Saturday, May 31, 2008

IN DEFENSE OF TRACY FLICK: Some time ago, when Aaron Gleeman was still a college student posting about 10,000 words a day about the Twins, Elisha Cuthbert, and the embarrassment of having your parents move you into your dorm, he wrote of some baseball player or another that he was playing like the second coming of Roy Hobbs. A day later, he printed a portion of my email to him, reminding him that some people might not find it a compliment to be called a reincarnation of a surly ass who took money with the intention of fixing a game and then promptly killed (accidentally, but callously, with a foul ball) the woman carrying his child (er, spoiler alert). Part of my point was that there was a side to the Hobbs character that baseball people sometimes forget (caveat: I haven't seen much of the Redford movie, so I kind of doubt he comes across the same way as in the Malamud book).

There's been a lot of talk here the last day or two about Tracy Flick, the name representing some kind of mild villainess, a fireball of brusque ambition, and I think that's unfair to the character. Flick was a child of a single mother with a modest income surrounded by the children of wealthy two-parent families, and she refused to let any of them condescend to her, to think that she was entitled to any less than they had or would have. She did this by developing a hard exterior, smooth and rounded and brittle as an eggshell. As I read it, the tragedy of Tracy Flick is that she didn't get the protection (even, in part, from herself) that she needed -- and that everybody else in that school would have gotten -- because nobody thought that she, with her smooth hard shell, needed protection. Least of all herself, which, in my reading, is why she fools herself into believing that she was not the victim of the affair. In any event, if you allow her that context, you can see where the sharp elbows are coming from.

I have no idea whether our putative Tracy Flick (and I'm not using her name because I don't want to make it easier for her to find this by googling herself) needs the same kind of context. It's easy to say that she's a home-schooled kid living in a house halfway up and flush against the side of a mountain, surrounded by forest, subsisting upon the companionship only of two parents, a pair of much-younger siblings, and a regular Friday night IM session with a fellow speller, and that somebody should have expanded her habitat and prevented her from building her entire life around the dictionary. It seems plausible, and understood that way, a spelling group easily could be an awkward way of making other social connections, rather than just another manifestation of an esoteric compulsion. If that were true, I would hope that we would cut our putative Tracy Flick the kind of slack that I want to give the other Tracy Flick. But we don't know that that's necessary -- for all we know, her family has friendly neighbors and the kind of church life that makes up for the lack of school interaction.

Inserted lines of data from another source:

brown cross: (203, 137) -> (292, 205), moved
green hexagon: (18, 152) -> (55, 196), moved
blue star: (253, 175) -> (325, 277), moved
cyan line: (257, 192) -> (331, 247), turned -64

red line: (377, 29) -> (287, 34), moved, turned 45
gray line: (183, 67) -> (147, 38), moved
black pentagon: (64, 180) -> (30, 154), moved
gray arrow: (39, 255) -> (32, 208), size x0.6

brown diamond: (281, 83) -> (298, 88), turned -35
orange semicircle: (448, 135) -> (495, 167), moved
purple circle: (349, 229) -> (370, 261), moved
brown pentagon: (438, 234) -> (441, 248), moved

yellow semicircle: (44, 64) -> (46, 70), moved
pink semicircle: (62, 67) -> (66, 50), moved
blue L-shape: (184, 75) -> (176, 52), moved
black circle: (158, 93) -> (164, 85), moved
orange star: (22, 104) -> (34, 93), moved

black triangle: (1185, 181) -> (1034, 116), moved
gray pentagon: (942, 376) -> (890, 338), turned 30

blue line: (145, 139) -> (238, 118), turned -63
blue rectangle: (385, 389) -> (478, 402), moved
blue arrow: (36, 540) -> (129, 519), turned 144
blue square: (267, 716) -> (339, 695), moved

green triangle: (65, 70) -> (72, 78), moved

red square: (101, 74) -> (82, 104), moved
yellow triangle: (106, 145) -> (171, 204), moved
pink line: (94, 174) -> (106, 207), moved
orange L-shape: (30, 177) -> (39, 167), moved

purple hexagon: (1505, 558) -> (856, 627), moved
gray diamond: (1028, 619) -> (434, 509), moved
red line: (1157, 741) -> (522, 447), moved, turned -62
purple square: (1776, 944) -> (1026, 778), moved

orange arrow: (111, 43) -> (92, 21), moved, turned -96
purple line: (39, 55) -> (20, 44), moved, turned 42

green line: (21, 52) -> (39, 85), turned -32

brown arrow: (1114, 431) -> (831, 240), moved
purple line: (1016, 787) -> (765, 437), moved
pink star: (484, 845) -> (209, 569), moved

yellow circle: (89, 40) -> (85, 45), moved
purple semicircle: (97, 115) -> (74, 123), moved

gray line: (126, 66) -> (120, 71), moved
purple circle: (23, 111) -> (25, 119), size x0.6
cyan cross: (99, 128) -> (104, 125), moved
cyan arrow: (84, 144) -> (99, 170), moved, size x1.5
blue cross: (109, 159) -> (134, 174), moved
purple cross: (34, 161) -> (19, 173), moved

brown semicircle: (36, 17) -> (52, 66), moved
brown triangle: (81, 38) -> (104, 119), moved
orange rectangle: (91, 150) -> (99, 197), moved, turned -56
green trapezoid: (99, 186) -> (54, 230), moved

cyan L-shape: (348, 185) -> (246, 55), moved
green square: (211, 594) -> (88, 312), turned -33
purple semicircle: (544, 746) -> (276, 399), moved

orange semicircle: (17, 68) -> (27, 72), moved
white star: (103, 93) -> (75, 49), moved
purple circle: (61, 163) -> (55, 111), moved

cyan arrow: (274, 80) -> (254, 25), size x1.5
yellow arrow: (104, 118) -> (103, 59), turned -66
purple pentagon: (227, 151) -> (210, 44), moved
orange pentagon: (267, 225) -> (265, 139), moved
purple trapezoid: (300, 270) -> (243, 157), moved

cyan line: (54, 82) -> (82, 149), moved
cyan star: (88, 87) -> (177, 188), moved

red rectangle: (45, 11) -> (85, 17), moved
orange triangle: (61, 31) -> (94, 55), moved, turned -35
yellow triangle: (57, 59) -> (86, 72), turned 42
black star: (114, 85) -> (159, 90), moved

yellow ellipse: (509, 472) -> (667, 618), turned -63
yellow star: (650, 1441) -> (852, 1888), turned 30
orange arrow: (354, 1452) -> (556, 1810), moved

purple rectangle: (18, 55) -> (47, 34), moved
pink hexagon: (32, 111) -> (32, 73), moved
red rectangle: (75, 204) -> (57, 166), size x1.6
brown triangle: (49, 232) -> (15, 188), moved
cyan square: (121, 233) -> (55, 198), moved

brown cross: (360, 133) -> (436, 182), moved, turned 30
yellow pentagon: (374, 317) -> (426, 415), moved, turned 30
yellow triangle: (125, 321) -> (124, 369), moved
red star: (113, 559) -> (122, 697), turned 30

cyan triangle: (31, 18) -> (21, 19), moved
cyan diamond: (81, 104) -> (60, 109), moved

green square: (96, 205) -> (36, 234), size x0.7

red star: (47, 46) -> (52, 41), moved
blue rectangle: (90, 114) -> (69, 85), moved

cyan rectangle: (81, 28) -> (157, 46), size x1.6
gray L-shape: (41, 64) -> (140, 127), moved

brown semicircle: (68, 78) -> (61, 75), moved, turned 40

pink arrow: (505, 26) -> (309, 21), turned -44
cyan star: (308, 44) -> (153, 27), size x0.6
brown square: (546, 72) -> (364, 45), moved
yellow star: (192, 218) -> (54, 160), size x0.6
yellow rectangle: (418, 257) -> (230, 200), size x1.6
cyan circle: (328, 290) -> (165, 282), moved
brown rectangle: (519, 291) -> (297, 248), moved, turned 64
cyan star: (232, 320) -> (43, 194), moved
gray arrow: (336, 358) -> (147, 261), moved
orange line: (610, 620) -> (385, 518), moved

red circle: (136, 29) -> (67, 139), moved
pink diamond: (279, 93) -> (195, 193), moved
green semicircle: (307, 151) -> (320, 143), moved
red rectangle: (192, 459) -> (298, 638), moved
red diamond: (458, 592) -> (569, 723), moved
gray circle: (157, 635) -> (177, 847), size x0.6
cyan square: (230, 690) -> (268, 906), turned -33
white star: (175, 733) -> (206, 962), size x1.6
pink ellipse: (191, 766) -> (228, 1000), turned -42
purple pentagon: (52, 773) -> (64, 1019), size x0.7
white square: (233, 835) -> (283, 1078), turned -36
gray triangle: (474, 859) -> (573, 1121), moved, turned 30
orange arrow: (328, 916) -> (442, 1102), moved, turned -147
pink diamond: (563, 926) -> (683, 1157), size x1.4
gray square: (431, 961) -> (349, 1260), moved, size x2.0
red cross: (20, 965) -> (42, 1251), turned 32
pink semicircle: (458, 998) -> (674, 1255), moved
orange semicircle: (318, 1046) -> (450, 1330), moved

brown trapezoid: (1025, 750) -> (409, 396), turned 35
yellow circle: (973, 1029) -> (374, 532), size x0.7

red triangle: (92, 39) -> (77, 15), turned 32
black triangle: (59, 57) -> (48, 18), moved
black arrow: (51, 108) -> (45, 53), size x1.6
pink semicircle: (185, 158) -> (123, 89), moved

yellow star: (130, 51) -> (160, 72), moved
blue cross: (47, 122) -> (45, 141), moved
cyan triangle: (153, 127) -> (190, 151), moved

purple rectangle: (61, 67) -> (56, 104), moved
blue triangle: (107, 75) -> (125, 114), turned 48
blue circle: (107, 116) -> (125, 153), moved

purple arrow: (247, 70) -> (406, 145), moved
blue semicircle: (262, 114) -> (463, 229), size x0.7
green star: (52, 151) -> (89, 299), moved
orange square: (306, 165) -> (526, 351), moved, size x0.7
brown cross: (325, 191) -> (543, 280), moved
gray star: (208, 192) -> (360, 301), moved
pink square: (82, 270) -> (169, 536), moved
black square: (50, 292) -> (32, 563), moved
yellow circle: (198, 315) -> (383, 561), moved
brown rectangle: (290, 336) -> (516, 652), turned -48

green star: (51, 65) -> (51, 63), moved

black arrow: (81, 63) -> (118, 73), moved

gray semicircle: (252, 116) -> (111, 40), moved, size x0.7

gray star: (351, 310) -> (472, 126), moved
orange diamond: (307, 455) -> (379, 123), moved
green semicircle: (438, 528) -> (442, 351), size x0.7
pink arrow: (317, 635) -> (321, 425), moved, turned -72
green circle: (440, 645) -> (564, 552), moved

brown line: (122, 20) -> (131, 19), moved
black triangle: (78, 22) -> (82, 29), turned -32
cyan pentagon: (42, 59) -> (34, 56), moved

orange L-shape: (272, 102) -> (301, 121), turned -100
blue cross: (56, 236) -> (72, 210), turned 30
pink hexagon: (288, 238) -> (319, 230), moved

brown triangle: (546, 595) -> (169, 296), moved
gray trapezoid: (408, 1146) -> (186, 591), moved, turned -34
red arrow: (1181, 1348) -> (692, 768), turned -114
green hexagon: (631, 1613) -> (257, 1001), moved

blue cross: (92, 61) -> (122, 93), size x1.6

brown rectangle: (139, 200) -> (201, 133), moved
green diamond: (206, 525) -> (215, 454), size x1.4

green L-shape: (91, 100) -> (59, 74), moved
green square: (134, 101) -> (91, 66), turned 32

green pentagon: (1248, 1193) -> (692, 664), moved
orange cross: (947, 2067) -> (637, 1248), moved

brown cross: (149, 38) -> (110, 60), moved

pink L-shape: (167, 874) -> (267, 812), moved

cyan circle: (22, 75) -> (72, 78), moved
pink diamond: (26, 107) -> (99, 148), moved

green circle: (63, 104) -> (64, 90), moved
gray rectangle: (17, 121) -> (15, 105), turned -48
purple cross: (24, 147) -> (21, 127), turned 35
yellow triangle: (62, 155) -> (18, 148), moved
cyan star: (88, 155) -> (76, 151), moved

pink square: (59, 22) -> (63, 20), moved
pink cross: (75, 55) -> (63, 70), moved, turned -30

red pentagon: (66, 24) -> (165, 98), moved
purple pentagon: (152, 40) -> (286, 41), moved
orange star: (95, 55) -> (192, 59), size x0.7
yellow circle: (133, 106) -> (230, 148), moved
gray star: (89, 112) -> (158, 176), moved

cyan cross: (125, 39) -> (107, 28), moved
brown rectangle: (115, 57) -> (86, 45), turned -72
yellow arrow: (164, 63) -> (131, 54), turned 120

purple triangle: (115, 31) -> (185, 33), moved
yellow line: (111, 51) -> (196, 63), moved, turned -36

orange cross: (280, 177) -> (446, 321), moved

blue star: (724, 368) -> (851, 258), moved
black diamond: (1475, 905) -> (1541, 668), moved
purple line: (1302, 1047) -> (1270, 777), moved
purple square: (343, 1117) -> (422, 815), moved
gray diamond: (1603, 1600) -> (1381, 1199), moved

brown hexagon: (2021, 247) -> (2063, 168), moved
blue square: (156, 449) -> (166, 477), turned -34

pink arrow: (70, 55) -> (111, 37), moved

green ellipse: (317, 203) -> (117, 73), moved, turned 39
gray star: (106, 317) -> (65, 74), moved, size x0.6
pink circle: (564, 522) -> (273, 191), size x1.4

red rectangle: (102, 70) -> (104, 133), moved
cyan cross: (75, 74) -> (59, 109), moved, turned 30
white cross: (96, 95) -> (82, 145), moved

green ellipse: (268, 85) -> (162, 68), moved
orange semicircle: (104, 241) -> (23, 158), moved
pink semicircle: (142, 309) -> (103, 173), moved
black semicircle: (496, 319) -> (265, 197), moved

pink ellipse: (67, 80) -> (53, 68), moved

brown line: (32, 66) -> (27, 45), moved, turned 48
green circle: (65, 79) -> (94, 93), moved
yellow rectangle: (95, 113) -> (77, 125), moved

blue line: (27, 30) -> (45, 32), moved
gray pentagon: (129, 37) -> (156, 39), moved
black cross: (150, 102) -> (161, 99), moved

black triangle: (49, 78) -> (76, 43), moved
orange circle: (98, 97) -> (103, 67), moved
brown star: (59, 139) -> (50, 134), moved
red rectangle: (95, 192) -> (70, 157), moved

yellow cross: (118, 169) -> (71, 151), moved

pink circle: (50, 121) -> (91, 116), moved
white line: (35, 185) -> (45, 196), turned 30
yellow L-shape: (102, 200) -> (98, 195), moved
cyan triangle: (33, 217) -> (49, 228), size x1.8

What I really hope is true is something else. Maybe our putative Tracy Flick, like few other kids, found that she had both a rare talent and a singular joy in competition -- the kind of joy that appears as satisfaction in the mastery of a word (the cockiness at the microphone) and bubbles over into the thrill of victory (the touchdown signal after a correct spelling). There is an element of chance in the Bee -- a point at which an elite speller still has to guess whether to lead schwa-pificer with an "o" or an "e" -- and I just have to marvel at a speller so good that she beat back that randomness through five regional bees to sit on the prime-time stage two or three times and still had enough enthusiasm that a light went on in her eyes at the exact moment that she found the key to each new word.

Last year's winner openly admitted he didn't like the Bee. He spelled as much out of chemical imperative as anything else. Given the choice between him and our putative Tracy Flick, I'll take pick Flick every time.

Edited because Adam reminded me of the slogan.